Me entusiasma este primer título en la colección Nonada de Ediciones Vestigio. Me entusiasma porque si ya con Puro Passaro nos habían abierto la puerta a poetas contemporáneos portugueses, aquí están abriendo otra a esa otra voz en portugués que son los poetas brasileros. Me entusiasma además porque debutar con una autora como Laura Liuzzi, cuya escritura está sobre el límite doméstico de lo hermético, me parece da buena cuenta de los derroteros que tomarán el resto de títulos de la colección: una búsqueda que sea capaz de colegir la voz del presente a través de los contrastes entre la sencillez que ha sido mandato en los últimos veinte años y la tradición barroca de la que incluso al ultraísmo le fue imposible sustraerse. Me gusta esta apuesta, creo que allí puede haber un agua nueva, que bien necesaria resulta.
Destaco poemas como “Paisaje, paisaje”, como “Instante antes del sueño”. “Para desaparecer” es un manifiesto con fuerza no sólo poética sino filosófica (que son lo mismo, ya sabemos).

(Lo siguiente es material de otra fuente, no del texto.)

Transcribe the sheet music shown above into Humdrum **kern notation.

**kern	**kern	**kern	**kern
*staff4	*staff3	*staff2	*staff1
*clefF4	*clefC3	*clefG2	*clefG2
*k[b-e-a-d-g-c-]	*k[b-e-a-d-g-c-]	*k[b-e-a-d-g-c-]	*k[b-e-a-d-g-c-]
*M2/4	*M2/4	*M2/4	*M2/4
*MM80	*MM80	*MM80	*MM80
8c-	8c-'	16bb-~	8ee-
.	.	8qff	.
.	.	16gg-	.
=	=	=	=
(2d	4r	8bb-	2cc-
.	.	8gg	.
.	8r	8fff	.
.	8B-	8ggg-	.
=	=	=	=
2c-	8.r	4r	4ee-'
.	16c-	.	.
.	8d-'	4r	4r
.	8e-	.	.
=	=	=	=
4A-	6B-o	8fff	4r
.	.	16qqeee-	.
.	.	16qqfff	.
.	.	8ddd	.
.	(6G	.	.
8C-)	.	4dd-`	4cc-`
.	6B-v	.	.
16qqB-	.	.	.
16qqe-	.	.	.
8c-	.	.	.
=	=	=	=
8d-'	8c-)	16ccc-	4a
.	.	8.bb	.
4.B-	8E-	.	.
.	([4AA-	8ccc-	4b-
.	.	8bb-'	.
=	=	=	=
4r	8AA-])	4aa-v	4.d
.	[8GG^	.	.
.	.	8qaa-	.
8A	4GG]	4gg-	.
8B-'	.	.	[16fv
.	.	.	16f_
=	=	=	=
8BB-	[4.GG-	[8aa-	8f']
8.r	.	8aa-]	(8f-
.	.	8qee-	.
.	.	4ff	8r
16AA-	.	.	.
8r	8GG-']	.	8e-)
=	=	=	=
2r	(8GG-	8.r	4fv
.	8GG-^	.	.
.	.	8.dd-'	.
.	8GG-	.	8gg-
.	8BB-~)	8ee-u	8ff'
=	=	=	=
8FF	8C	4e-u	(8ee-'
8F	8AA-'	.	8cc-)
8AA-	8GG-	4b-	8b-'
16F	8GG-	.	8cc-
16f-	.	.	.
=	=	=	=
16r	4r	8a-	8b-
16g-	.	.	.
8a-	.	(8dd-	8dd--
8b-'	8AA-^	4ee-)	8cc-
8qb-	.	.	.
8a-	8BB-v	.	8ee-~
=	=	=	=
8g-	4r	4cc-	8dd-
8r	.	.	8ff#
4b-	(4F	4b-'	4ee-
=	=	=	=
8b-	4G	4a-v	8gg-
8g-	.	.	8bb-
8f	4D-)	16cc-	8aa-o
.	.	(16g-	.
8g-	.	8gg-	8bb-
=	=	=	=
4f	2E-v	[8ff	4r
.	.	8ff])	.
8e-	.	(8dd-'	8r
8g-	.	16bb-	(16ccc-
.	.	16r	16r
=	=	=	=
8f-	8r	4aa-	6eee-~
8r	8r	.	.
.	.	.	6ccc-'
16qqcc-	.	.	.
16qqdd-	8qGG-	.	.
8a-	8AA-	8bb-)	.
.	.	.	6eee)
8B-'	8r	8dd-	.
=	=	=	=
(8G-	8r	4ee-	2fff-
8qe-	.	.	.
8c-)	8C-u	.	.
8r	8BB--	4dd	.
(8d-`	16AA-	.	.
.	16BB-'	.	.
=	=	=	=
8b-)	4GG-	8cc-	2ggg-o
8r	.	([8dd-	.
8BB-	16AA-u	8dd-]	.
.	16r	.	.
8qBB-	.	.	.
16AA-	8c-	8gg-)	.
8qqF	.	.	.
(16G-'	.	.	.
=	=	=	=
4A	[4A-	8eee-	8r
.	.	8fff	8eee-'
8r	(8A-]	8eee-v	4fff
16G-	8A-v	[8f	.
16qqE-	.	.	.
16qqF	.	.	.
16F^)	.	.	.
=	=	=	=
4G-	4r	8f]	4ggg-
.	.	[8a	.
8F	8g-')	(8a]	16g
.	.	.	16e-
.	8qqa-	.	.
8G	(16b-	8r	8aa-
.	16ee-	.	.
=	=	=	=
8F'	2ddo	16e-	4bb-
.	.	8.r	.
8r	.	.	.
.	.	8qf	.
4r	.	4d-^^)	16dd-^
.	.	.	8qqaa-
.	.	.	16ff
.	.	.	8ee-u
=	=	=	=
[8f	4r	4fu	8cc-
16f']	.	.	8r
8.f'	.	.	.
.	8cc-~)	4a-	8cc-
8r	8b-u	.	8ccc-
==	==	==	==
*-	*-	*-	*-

Y les dejo este, “preámbulo”, al que seguro regresaré más de una vez:
preámbulo
percibe los objetos con cariño despójate de ese automatismo despierta como quien nace mañana sube la cortina tras levantar los párpados lava bien los ojos lava bien los lentes calienta las manos con las manos olvida lo que falta en la nevera en el armario en el análisis en la matemática
un vaso de agua un vaso sin agua un cuerpo una vuelta en el espacio
un cuerpo una biografía un cuerpo una travesía olvida todas las palabras sobre ti solo la materia compleja e inacabada sobre ti solo el silencio y este falso distanciamiento: los objetos también perciben.
«Laura observa el mundo de afuera y al tiempo se mete toda en él, sabe que vivir es peligroso pero que no se puede hacer nada al respecto, que es incluso mejor vestirse de camuflado e infiltrarse en la batalla, que es mejor unirse a la orquesta porque dentro de ella se la ve pasar perfectamente (…) Laura parece saber bastante bien que, a fin de cuentas, lo que nos salva es el paisaje, lo que nos salva son los otros, lo que nos salva es el tiempo que corre mucho más rápido que nosotros y que, en realidad, seguirá corriendo aún cuando ya no estemos aquí».
Extraordinario. Todo el libro es una fascinación desde el libro como objeto, los colores de las hojas para marcar los capítulos, una portada cautivante, el detalle de la traducción en portugués... Pero, y más importante, son unos poemas bellísimos y cautivantes. Te seducen con una bellísima sonoridad y las bellezas de las ideas.